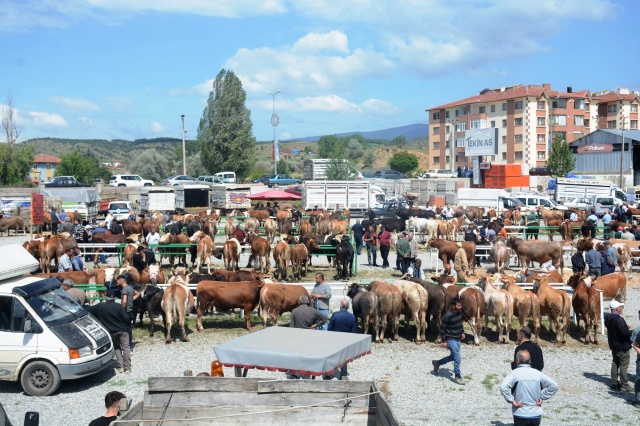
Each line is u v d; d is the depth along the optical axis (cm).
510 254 2734
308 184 4659
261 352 966
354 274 2606
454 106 10456
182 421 901
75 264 2219
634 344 1253
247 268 2745
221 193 5138
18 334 1302
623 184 6881
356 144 17500
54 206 4206
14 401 1271
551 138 9525
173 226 3192
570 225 3388
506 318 1692
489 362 1546
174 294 1667
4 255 1412
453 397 1298
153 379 904
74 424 1145
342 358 978
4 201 4531
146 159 11194
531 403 927
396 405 1246
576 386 1383
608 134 7819
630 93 10925
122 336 1452
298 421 900
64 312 1382
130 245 2484
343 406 899
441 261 2950
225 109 8756
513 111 9475
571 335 1806
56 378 1294
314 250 2639
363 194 4700
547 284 1725
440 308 1697
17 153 7719
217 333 1769
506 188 6234
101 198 5594
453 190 5991
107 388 1346
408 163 13175
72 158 8856
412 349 1658
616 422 1167
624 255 2559
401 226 3825
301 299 1425
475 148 7306
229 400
+++
Looking at the data above, return every line from the one with "623 184 6881" down to the one with "608 134 7819", exactly and inclusively.

Completed task:
623 184 6881
356 144 17500
54 206 4206
14 401 1271
551 138 9525
173 226 3192
570 225 3388
506 318 1692
489 362 1546
174 294 1667
4 255 1412
453 397 1298
153 379 904
74 424 1145
342 358 978
4 201 4531
146 159 11194
531 403 927
396 405 1246
576 386 1383
608 134 7819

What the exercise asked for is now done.